NYU Abu Dhabi (NYUAD) researchers uncovered a code that sets the genome of the liver to account for the remarkable ability for this organ to regenerate. This finding offers new insight into how the specific genes that promote regeneration can be activated when part of the liver is removed. These findings have the potential to inform the development of a new form of regenerative medicine that could help non-regenerative organs regrow in mice and humans.
While other animals can regenerate most organs, humans, mice, and other mammals can only regenerate their liver in response to an injury or when a piece is removed. NYUAD researchers hypothesized that the genes that drive regeneration in the liver would be controlled by a specific code that allows them to be activated in response to injury or resection.

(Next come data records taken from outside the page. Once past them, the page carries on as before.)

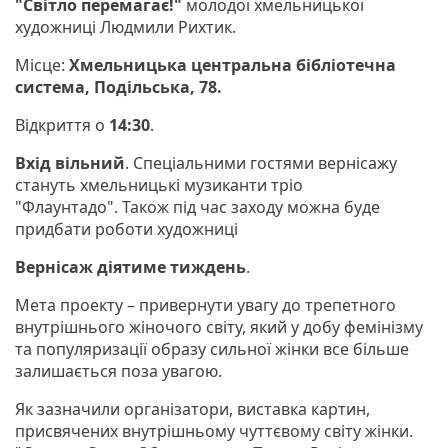
"Світло перемагає!"
молодої хмельницької
художниці Людмили Рихтик.
Місце:
Хмельницька центральна бібліотечна
система, Подільська, 78.
Відкриття о
14:30
.
Вхід вільний
. Спеціальними гостями вернісажу
стануть хмельницькі музиканти тріо
"Флаунтадо". Також під час заходу можна буде
придбати роботи художниці
Вернісаж діятиме тиждень
.
Мета проекту – привернути увагу до трепетного
внутрішнього жіночого світу, який у добу фемінізму
та популяризації образу сильної жінки все більше
залишається поза увагою.
Як зазначили організатори, виставка картин,
присвячених внутрішньому чуттєвому світу жінки.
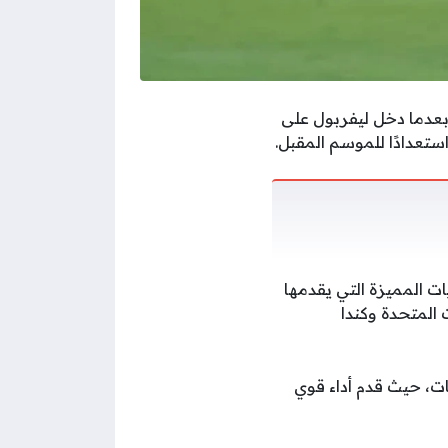
عدما دخل ليفربول على
ستعدادًا للموسم المقبل.
ت المميزة التي يقدمها
مقامة حاليا في الولايات المتحدة وكندا
ات، حيث قدم أداء قوي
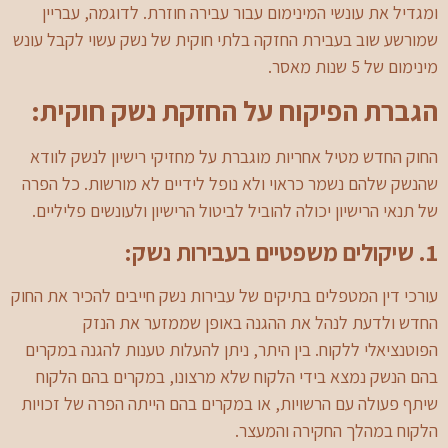
ומגדיל את עונשי המינימום עבור עבירה חוזרת. לדוגמה, עבריין
שמורשע שוב בעבירת החזקה בלתי חוקית של נשק עשוי לקבל עונש
מינימום של 5 שנות מאסר.
הגברת הפיקוח על החזקת נשק חוקית:
החוק החדש מטיל אחריות מוגברת על מחזיקי רישיון לנשק לוודא
שהנשק שלהם נשמר כראוי ולא נופל לידיים לא מורשות. כל הפרה
של תנאי הרישיון יכולה להוביל לביטול הרישיון ולעונשים פליליים.
1. שיקולים משפטיים בעבירות נשק:
עורכי דין המטפלים בתיקים של עבירות נשק חייבים להכיר את החוק
החדש ולדעת לנהל את ההגנה באופן שממזער את הנזק
הפוטנציאלי ללקוח. בין היתר, ניתן להעלות טענות להגנה במקרים
בהם הנשק נמצא בידי הלקוח שלא מרצונו, במקרים בהם הלקוח
שיתף פעולה עם הרשויות, או במקרים בהם הייתה הפרה של זכויות
הלקוח במהלך החקירה והמעצר.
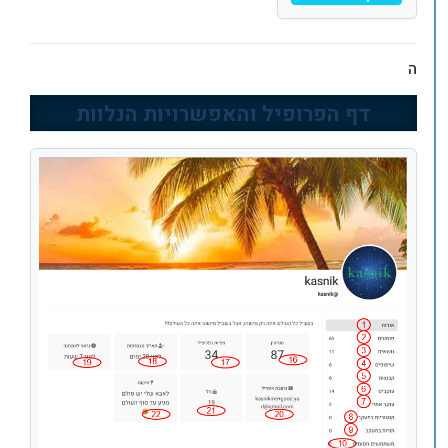
ה
דף הפרופיל והאפשרויות הנלוות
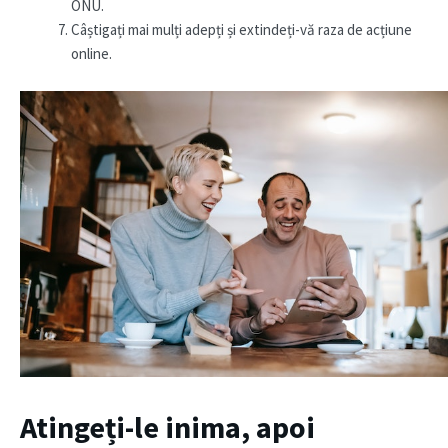
ONU.
Câștigați mai mulți adepți și extindeți-vă raza de acțiune
online.
Atingeți-le inima, apoi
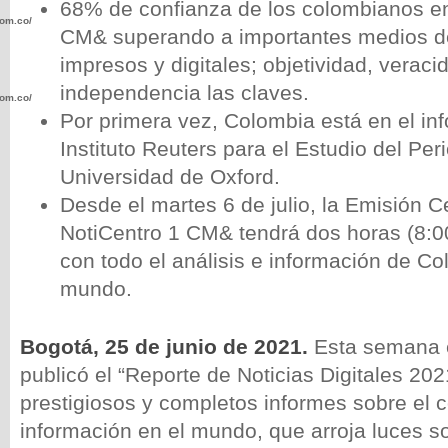
68% de confianza de los colombianos en
com.co/wp-
CM& superando a importantes medios de
impresos y digitales; objetividad, veraci
independencia las claves.
com.co/wp-
Por primera vez, Colombia está en el in
Instituto Reuters para el Estudio del Per
Universidad de Oxford.
Desde el martes 6 de julio, la Emisión C
.com.co/wp-
NotiCentro 1 CM& tendrá dos horas (8:0
con todo el análisis e información de Co
mundo.
Bogotá, 25 de junio de 2021.
Esta semana el
.com.co/wp-
publicó el “Reporte de Noticias Digitales 20
prestigiosos y completos informes sobre el
información en el mundo, que arroja luces s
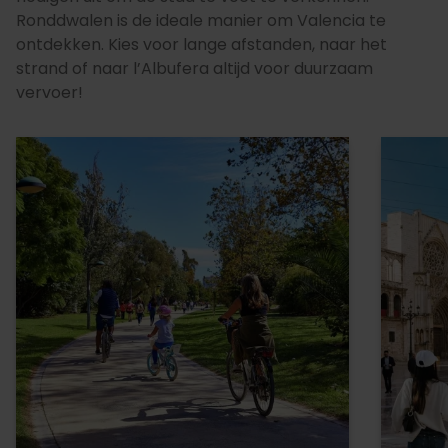
Ronddwalen is de ideale manier om Valencia te
ontdekken. Kies voor lange afstanden, naar het
strand of naar l’Albufera altijd voor duurzaam
vervoer!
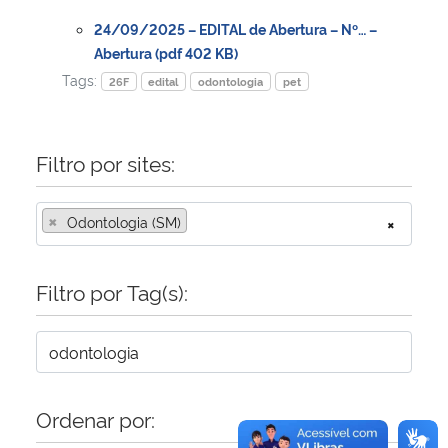
24/09/2025 – EDITAL de Abertura – Nº… –
Secretaria-Geral
Abertura (pdf 402 KB)
Tags:
26F
edital
odontologia
pet
Secretaria de Governo
Gabinete de Segurança Institucional
Filtro por sites:
Advocacia-Geral da União
×
Odontologia (SM)
×
Banco Central do Brasil
Filtro por Tag(s):
Planalto
Ordenar por:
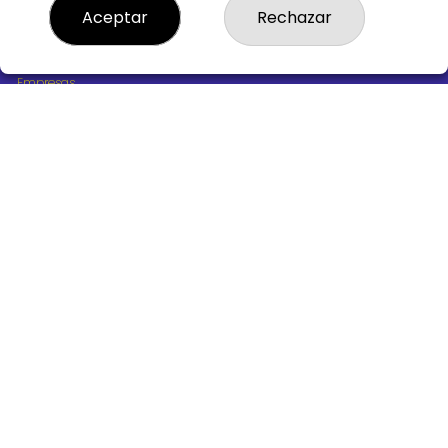
¿Quiénes somos?
Aceptar
Rechazar
Comprar lotería
Resultados
Contacto
Empresas
Boletos digitales
Acceso
Registro
REDES SOCIALES
CONTACTO
ADMINISTRACION DE LOTERIAS Nº10 BURGOS - Receptor
Oficial 18775
947487318
Clica aquí para contactar por WhatsApp
668647944
loteria@victoriagil.com
Vitoria 226 - 09007 BURGOS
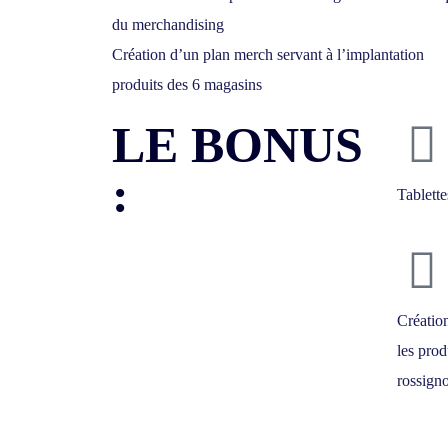
du merchandising
Création d’un plan merch servant à l’implantation
produits des 6 magasins
LE BONUS
:
Tablette
Créatio
les prod
rossigno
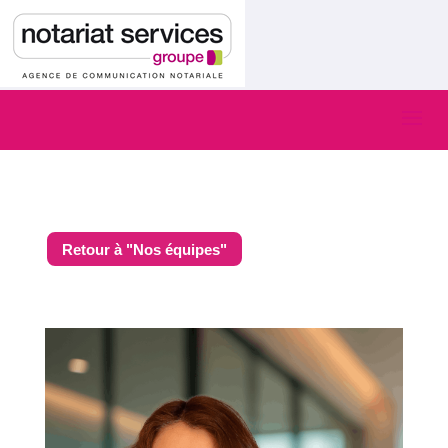
Retour à "Nos équipes"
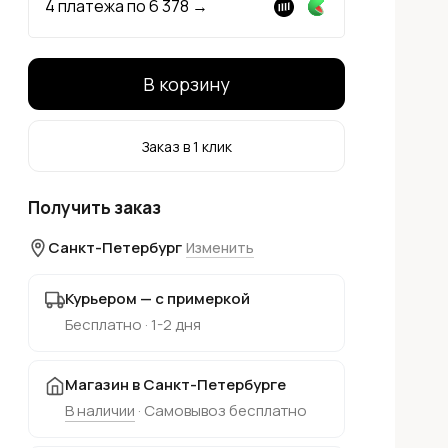
4 платежа по
6 378
→
В корзину
Заказ в 1 клик
Получить заказ
Санкт-Петербург
Изменить
Курьером — с примеркой
Бесплатно · 1-2 дня
Магазин в Санкт-Петербурге
В наличии
· Самовывоз бесплатно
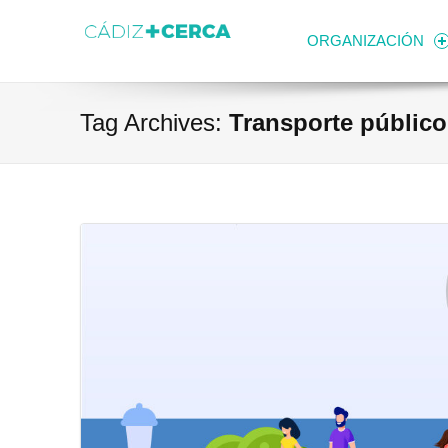
Skip to content
Transparencia
Ayuntamiento de Cádiz
ORGANIZACIÓN
Tag Archives:
Transporte público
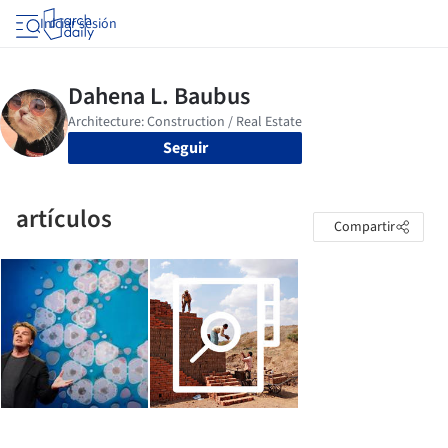
Iniciar sesión
Seguir
artículos
Compartir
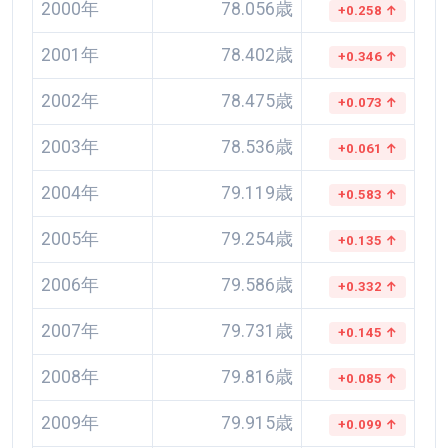
2000年
78.056歳
+0.258 ↑
2001年
78.402歳
+0.346 ↑
2002年
78.475歳
+0.073 ↑
2003年
78.536歳
+0.061 ↑
2004年
79.119歳
+0.583 ↑
2005年
79.254歳
+0.135 ↑
2006年
79.586歳
+0.332 ↑
2007年
79.731歳
+0.145 ↑
2008年
79.816歳
+0.085 ↑
2009年
79.915歳
+0.099 ↑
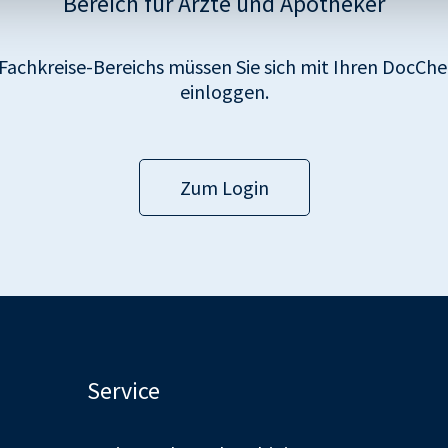
Bereich für Ärzte und Apotheker
Fachkreise-Bereichs müssen Sie sich mit Ihren DocC
einloggen.
Zum Login
Service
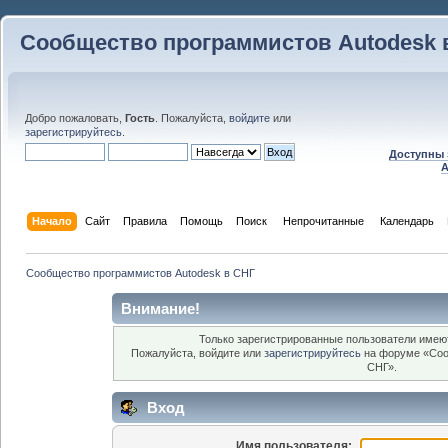
Сообщество программистов Autodesk 
Добро пожаловать,
Гость
. Пожалуйста,
войдите
или
зарегистрируйтесь
.
Доступны 
A
Начало
Сайт
Правила
Помощь
Поиск
 Непрочитанные 
Календарь
Сообщество программистов Autodesk в СНГ
Внимание!
Только зарегистрированные пользователи имеют
Пожалуйста, войдите или
зарегистрируйтесь
на форуме «Соо
СНГ».
Вход
Имя пользователя:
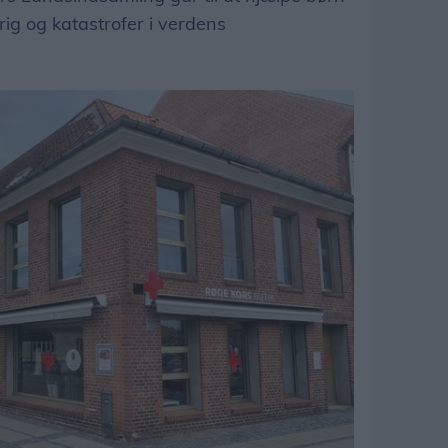
rig og katastrofer i verdens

They hone in on the epigenome, which is the modifications on the DNA that alter the gene expression, as opposed to changing the genetic code itself.
Using a mouse liver model, the team of NYUAD researchers, led by Professor of Biology Kirsten Sadler Edepli, identified the elements of the epigenetic code present in quiescent liver cells - cells that are currently not replicating but have the ability to proliferate under the right conditions - that activate specific genes to regenerate. Genes involved in liver cell proliferation are silenced in livers that are not regenerating, but the surprising finding was that they reside in parts of the genome where most genes are active. The researchers found that these pro-regenerative genes were marked with a specific modification - H3K27me3. During regeneration, H3K27me3 is depleted from these genes, enabling their dynamic expression and driving proliferation.
In the paper Chromatin states shaped by an epigenetic code confer regenerative potential to the mouse liver published in the journal Nature Communications, Sadler and the lead research scientist on her team, Chi Zhang, present the discovery that the mouse liver contains elements of the epigenetic code that allow pro-regenerative genes to activate when signaled. Epigenetic patterns are a well-established mechanism that coordinate gene expression. However, the way epigenetic patterns contribute to gene expression in the liver or how they impact liver regeneration was previously unknown. Their research uncovered six distinct chromatin states in the mouse liver corresponding to specific epigenetic marks, providing the first chromatin map of this important organ and showing that the elements of this map are essential for liver regeneration. This finding provides a mechanism that keeps cells in the liver in a "ready-set-go" state, in preparation for the signal to regenerate.
"The secret to regeneration is locked in a code in the liver epigenome. We are now studying the 'writers' of the epigenetic code -- the enzymes that create the epigenetic marks -- to see how this epigenetic code responds to aging, as the liver's ability to regenerate declines in older animals - including humans," said Sadler. "The continued study of the liver's remarkable ability to regenerate provides promise for the development of regenerative medicine; perhaps we can even try to write the code that allows regeneration in the young liver to cells in older animals, or even to tweak this code in other organs that don't regenerate and currently can only be replaced using complex, high-risk transplants."